PAGE EXTRACT
We will be coerced to violate our deepest beliefs

We’ve encountered Archbishop Timothy Dolan before. He wrote a blog post about the Catholic church’s way with those sexy little children who keep seducing its dear innocent priests, or rather about the world’s harsh attitude to the church’s way with the tiny little harlots.

What causes us Catholics to bristle is not only the latest revelations of sickening sexual abuse by priests, and blindness on the part of some who wrongly reassigned them — such stories, unending though they appear to be, are fair enough, — but also that the sexual abuse of minors is presented as a tragedy unique to the Church alone.

Italics his. Self-pity and moral obtuseness also his.

Now he’s pitying himself over gay marriage and how like North Korea it is.

Last time I consulted an atlas, it is clear we are living in New York, in the United States of America – not in China or North Korea.  In those countries, government presumes daily to “redefine” rights, relationships, values, and natural law.  There, communiqués from the government can dictate the size of families, who lives and who dies, and what the very definition of “family” and “marriage” means.

And then they can force everybody to live according to the new definition of “marriage,” so if they say “marriage” is between a priest and a map of Akron, Ohio, then all priests have to marry maps of Akron, Ohio forthwith. It’s so unfair.

But back on planet earth, the archbishop sets about explaining to us what marriage actually is – which seems silly, since he is professionally sworn to have nothing to do with the thing, while millions of other people have actual experience of it, so why pick him to explain it? Who knows, but anyway, he does.

INPUT DATA
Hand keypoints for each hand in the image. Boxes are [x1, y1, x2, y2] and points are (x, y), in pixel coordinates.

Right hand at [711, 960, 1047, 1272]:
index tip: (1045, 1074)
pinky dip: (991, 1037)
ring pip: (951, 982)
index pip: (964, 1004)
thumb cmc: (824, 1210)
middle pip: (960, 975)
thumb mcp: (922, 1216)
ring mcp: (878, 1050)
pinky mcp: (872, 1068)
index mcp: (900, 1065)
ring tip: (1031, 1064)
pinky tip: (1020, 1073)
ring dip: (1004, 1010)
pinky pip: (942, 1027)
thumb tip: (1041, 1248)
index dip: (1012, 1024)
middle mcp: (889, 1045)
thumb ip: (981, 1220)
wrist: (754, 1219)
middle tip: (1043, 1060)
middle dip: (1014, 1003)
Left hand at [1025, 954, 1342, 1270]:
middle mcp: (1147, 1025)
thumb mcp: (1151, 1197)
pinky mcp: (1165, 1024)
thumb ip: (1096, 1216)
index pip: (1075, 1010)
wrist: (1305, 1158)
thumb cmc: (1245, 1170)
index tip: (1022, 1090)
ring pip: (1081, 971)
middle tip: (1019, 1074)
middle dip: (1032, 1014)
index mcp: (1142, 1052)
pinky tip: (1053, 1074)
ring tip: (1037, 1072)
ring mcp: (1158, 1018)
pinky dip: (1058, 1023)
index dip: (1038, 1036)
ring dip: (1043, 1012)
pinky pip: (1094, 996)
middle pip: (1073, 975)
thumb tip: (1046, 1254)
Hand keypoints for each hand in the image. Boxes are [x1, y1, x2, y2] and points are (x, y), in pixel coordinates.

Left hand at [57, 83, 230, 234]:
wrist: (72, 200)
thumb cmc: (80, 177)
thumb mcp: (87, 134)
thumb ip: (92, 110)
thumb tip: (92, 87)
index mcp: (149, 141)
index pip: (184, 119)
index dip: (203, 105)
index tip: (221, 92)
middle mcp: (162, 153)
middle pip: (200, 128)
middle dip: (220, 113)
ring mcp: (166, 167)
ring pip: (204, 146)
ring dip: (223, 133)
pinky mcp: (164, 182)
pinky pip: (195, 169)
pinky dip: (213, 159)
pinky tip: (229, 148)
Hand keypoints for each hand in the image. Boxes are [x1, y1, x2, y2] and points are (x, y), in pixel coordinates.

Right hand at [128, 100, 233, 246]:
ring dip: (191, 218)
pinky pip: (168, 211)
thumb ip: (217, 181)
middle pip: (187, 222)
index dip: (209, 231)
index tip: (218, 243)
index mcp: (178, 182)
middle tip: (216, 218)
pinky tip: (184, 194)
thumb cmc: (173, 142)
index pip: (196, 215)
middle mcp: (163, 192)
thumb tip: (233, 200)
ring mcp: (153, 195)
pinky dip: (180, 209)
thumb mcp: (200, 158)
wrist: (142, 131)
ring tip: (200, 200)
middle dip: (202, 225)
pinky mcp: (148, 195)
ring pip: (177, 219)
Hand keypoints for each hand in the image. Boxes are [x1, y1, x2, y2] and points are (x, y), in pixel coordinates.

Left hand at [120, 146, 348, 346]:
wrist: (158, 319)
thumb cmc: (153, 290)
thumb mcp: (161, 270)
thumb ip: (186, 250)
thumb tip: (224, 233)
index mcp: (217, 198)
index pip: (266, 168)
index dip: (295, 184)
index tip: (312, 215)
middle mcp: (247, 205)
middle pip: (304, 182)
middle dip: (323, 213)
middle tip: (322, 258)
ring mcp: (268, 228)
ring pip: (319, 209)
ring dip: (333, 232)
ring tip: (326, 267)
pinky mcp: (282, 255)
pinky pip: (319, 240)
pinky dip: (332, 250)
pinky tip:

CHECK YOUR UNDERSTANDING
[1] How would you translate this sentence from the post on Archbishop Timothy Dolan into Spanish: "Now he’s pitying himself over gay marriage and how like North Korea it is."
[2] Can you carry on the post about Archbishop Timothy Dolan and gay marriage from its final sentence, in the same voice?

SOLVED PROBLEMS
[1] Ahora se compadece de sí mismo por el matrimonio homosexual y por lo mucho que se parece a Corea del Norte.

[2]
Marriage is not simply a mechanism for delivering benefits:  It is the union of a man and a woman in a loving, permanent, life-giving union to pro-create children.

So true, except for the fact that it isn’t. It isn’t necessarily to procreate children, it isn’t necessarily permanent, it isn’t even necessarily loving. 0 for 3.

But never mind; he knows what he means.

Yes, I admit, I come at this as a believer, who, along with other citizens of a diversity of creeds believe that God, not Albany, has settled the definition of marriage a long time ago.  We believers worry not only about what this new intrusion will do to our common good, but also that we will be coerced to violate our deepest beliefs to accommodate the newest state decree.

Meaning…what? Nothing, except that he and people like him won’t be allowed to take their revenge on gay couples. That’s all – that’s what “violating their deepest beliefs” amounts to. It doesn’t mean they’ll be forced to do anything (except shock-horror perform a marriage if that happens to be their job), it just means they won’t be allowed to persecute people.

(If you think this paranoia, just ask believers in Canada and England what’s going on there to justify our apprehensions.)

That they’re not being allowed to take their revenge on gay couples and, if they have jobs that involve performing marriages, they have to do that for gay couples.

Hateful man, hateful church, hateful “beliefs.” A pox on all of them.